15/06/2019 - 10:33
O diretor italiano Franco Zeffirelli, que faleceu neste sábado (15) aos 96 anos, foi o ícone de um cinema estético estudado com seu mestre Luchino Visconti e inspirado em obras-primas da literatura inglesa e de grandes óperas.
Seu mais conhecido filme, “Romeu e Julieta” (1968), é uma adaptação de Shakespeare, assim como “Hamlet” (1992, estrelado por Mel Gibson e Glenn Close) e “A Megera Domada” (1967, com Elizabeth Taylor e Richard Burton), uma lealdade que lhe valeu em 2004 o título de “Sir” na Inglaterra.
Ele também dirigiu mais de trinta peças e óperas até 2012.
Este gosto pelo teatro e pela ópera pode ser devido a uma infância incomum.
Ele nasceu em Florença em 12 de fevereiro de 1923, de um caso adúltero entre uma estilista e um comerciante de seda e lã.
Rejeitado por ambas as famílias, herdou o nome de uma ópera de Mozart e imaginado por uma prima de seu pai, que assumiu seus cuidados após a morte de sua mãe quando ainda era criança.
Muito jovem, Franco Zeffirelli conheceu o teatro durante férias de verão e aos nove anos foi seduzido pela ópera ao assistir “Valquíria” de Wagner em Florença.
Aos 13 anos, começou a montar espetáculos em paróquia, e foi fazendo aulas com Mary O’Neill, secretária particular de seu pai, que passou a apreciar os clássicos da literatura inglesa.
Graduado em arquitetura, começou como um decorador de teatro e cinema, para então se tornar ator. Seu encontro com o diretor Luchino Visconti selou o seu destino: tornou-se seu protegido e depois seu amante.
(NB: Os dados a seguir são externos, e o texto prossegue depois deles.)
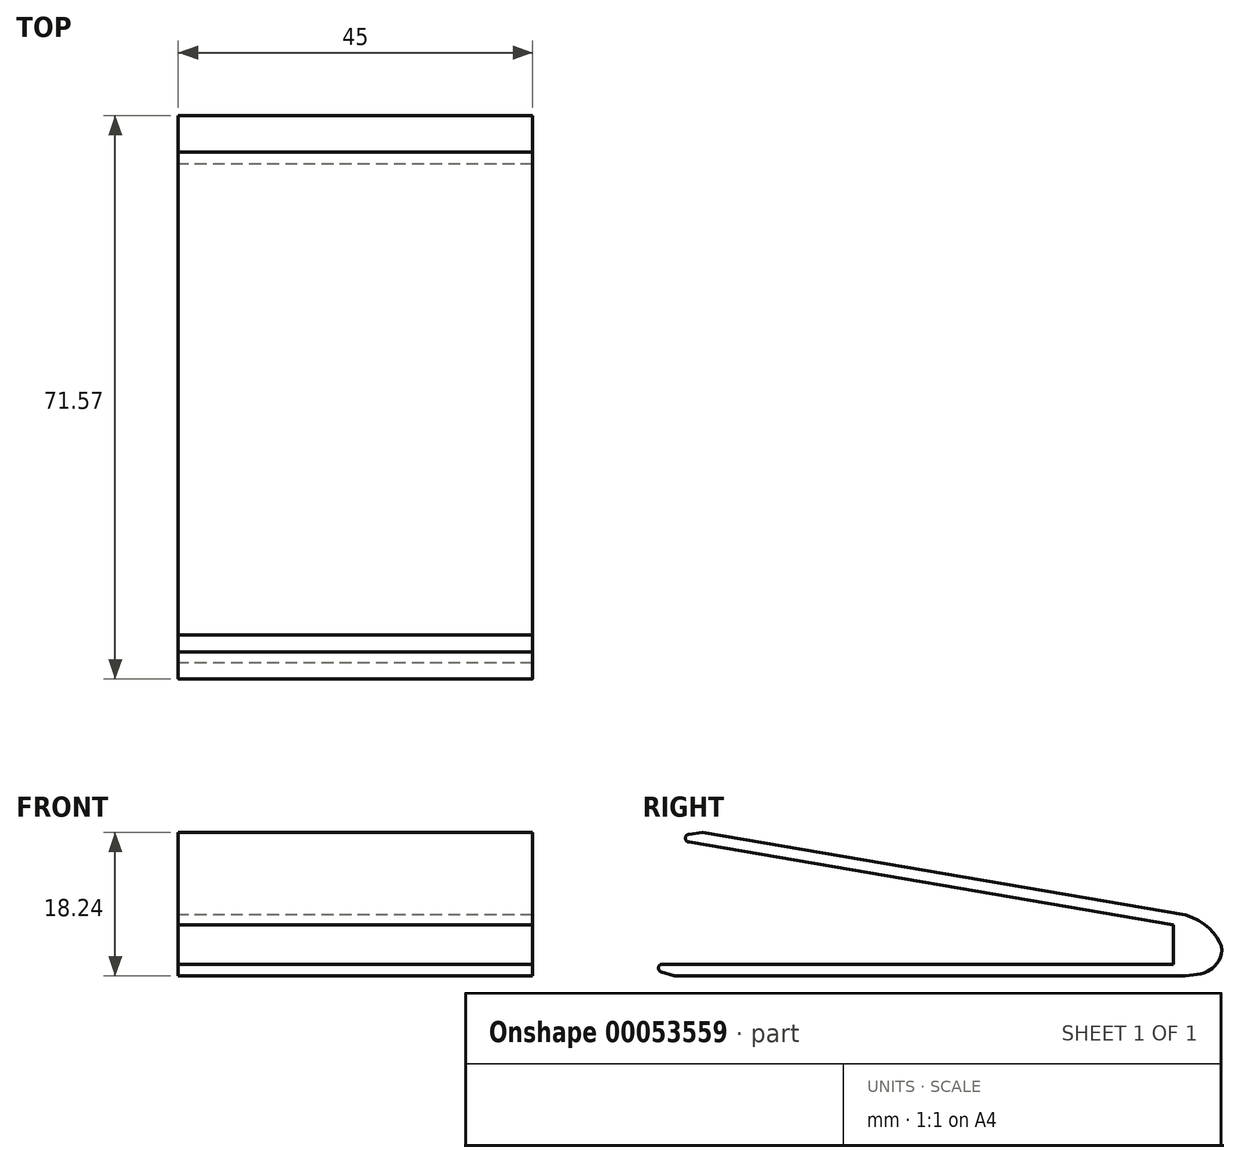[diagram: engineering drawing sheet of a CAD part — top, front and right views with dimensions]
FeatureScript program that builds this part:
annotation { "Feature Type Name" : "Feature", "Feature Type Description" : "" }
export const myFeature = defineFeature(function(context is Context, id is Id, definition is map)
    precondition{}
    {
        {
            var Q0;
            Q0=qCreatedBy(makeId("Right.planeOp"),FACE);
            var sketch = newSketch(context, id + "F0", { "sketchPlane" : qUnion([Q0])});
            skPoint(sketch, "E0", {"position": v(0, 5) * mm});
            skPoint(sketch, "E1", {"position": v(-13, 0) * mm});
            skLineSegment(sketch, "E2", {"start": v(0, 5) * mm, "end": v(0, 0) * mm});
            skLineSegment(sketch, "E3", {"start": v(0, 0) * mm, "end": v(-13, 0) * mm});
            skLineSegment(sketch, "E4", {"start": v(-13, 0) * mm, "end": v(-60, 0) * mm});
            skPoint(sketch, "E5", {"position": v(-41, 12) * mm});
            skLineSegment(sketch, "E6", {"start": v(0, 5) * mm, "end": v(-41, 12) * mm});
            skLineSegment(sketch, "E7", {"start": v(-41, 12) * mm, "end": v(-60, 15.24) * mm});
            skLineSegment(sketch, "E8.0", {"start": v(-15.94, -1.5) * mm, "end": v(-63.41, -1.5) * mm});
            skLineSegment(sketch, "E8.1", {"start": v(-40.75, 13.48) * mm, "end": v(-59.84, 16.74) * mm});
            skLineSegment(sketch, "E8.2", {"start": v(1.5, 6.27) * mm, "end": v(-40.75, 13.48) * mm});
            skLineSegment(sketch, "E8.3", {"start": v(1.5, 6.27) * mm, "end": v(1.5, -1.5) * mm, "construction": true});
            skLineSegment(sketch, "E8.4", {"start": v(1.5, -1.5) * mm, "end": v(-15.94, -1.5) * mm});
            skLineSegment(sketch, "E9", {"start": v(-63.41, -1.5) * mm, "end": v(-68.18, 0) * mm});
            skLineSegment(sketch, "E10", {"start": v(-68.18, 0) * mm, "end": v(-60, 0) * mm});
            skLineSegment(sketch, "E11", {"start": v(-60, 15.24) * mm, "end": v(-64.79, 16.06) * mm});
            skLineSegment(sketch, "E12", {"start": v(-59.84, 16.74) * mm, "end": v(-64.79, 16.06) * mm});
            skFitSpline(sketch, "E13", {"points": [v(1.5, 6.27) * mm, v(6.1, 2.16) * mm, v(5.47, 0) * mm, v(4.03, -1.04) * mm, v(1.5, -1.5) * mm], "startDerivative": vector(20.6, -6.4) * mm, "endDerivative": vector(-11.66, -1.2) * mm});
            skSolve(sketch);
        }
        {
            var Q0;
            Q0=qSketchRegion(id+"F0",true);
            extrude(context, id + "F1", {"entities" : qUnion([Q0]), "depth" : 40 * mm, "symmetric" : true});
        }
        {
            var Q0;
            Q0 = qSketchRegion(id + "F0", true);
            extrude(context, id + "F2", {"entities" : qUnion([Q0]), "operationType" : NewBodyOperationType.ADD, "depth" : 25 * mm});
        }
        {
            var Q0;
            {var subQ0=sQuery(id+"F0.wireOp",EDGE,"E12");var subQ1=sQuery(id+"F0.wireOp",EDGE,"E11");Q0=makeQuery(id+"F2.boolean.opBoolean","MERGE",EDGE,{"derivedFrom":[makeQuery(id+"F1.opExtrude","SWEPT_EDGE",EDGE,{"disambiguationData":[OSD([subQ1,subQ0])]}),makeQuery(id+"F2.opExtrude","SWEPT_EDGE",EDGE,{"disambiguationData":[OSD([subQ1,subQ0])]})]});}
            var Q1;
            {var subQ0=sQuery(id+"F0.wireOp",EDGE,"E10");var subQ1=sQuery(id+"F0.wireOp",EDGE,"E9");Q1=makeQuery(id+"F2.boolean.opBoolean","MERGE",EDGE,{"derivedFrom":[makeQuery(id+"F1.opExtrude","SWEPT_EDGE",EDGE,{"disambiguationData":[OSD([subQ1,subQ0])]}),makeQuery(id+"F2.opExtrude","SWEPT_EDGE",EDGE,{"disambiguationData":[OSD([subQ1,subQ0])]})]});}
            fillet(context, id + "F3", {"entities" : qUnion([Q0, Q1]), "radius" : .5 * mm, "tangentPropagation" : true, "allowEdgeOverflow" : false});
        }
    });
Ao seu lado, trabalhou na realização de “La Terra Trema” (1948), “Bellissima” (1951) e “Senso” (1954).
Sua relação com Visconti era explosiva e terminou de forma brutal, que Zeffirelli descreveu como muito dolorosa, mas que lançou definitivamente sua carreira artística.
– Católico, homossexual e senador –
“Luchino revelou-me o campo da criação, no palco e na tela. E ele me mostrou como conceber um projeto e dar-lhe uma estrutura para o ambiente cultural correspondente”, revelou.
No final dos anos 50, Zeffirelli começou sua carreira como diretor de ópera no Scala de Milão e no Metropolitan de Nova York. Dirigiu Maria Callas em “La Traviata” em Dallas em 1959 e “Tosca” em Londres em 1964.
No cinema, adaptou “La Traviata” (1982) e “Otello” (1986) de Verdi.
Realizou seu primeiro longa-metragem, “Camping”, em 1958 e o seu maior sucesso 10 anos depois com “Romeu e Julieta”, que recebeu quatro indicações ao Oscar, incluindo de Melhor Diretor e Melhor Filme.
No palco, como na tela, Franco Zeffirelli presta especial atenção aos figurinos e cenários, o que fez o crítico Henry Chapier dizer que ele era o único “capaz de criar no cinema o equivalente aos afrescos da Renascença”.
Na década de 1970, este católico convicto dirigiu dois filmes de inspiração religiosa: “Francisco e o Caminho do Sol”, sobre São Francisco de Assis, e a minissérie “Jesus de Nazaré”.
Suas convicções religiosas o levaram a lançar uma campanha contra “A Última Tentação de Cristo”, de Martin Scorsese, apresentada em Veneza ao mesmo tempo que seu “Toscanini” em 1988, antes de voltar atrás.
Ele também se destacou ao se opor a projetos de reconhecimento dos casais homossexuais e ser um dos poucos artistas italianos a apoiar Silvio Berlusconi quando o bilionário entrou para a política no início dos anos 1990.
Foi senador na lista do magnata dos meios de comunicação de 1994 a 2001.
Depois de vários anos, retornou aos sets com “Jane Eyre – Encontro com o Amor”, adaptado do romance de Jane Austen (1996, com Charlotte Gainsbourg), “Chá com Mussolini” (2001), antes de casar suas paixões pelo cinema e pela ópera em “Callas Forever”, onde Fanny Ardant interpretou a cantora icônica.
Perto de completar 100 anos, o diretor italiano reconheceu em março de 2019, em entrevista ao Corriere della Sera, o peso dos anos. “A velhice é um fardo enorme, mas ainda estou procurando ideias a realizar (…) e isso me mantém ocupado”.
Ele também confessou ter dois arrependimentos em sua vida como cineasta: “um filme sobre o Inferno de Dante”, impossível de produzir por causa do custo de efeitos especiais, e “um grande afresco sobre a vida e obra dos Medici, sobre a beleza precisamente”.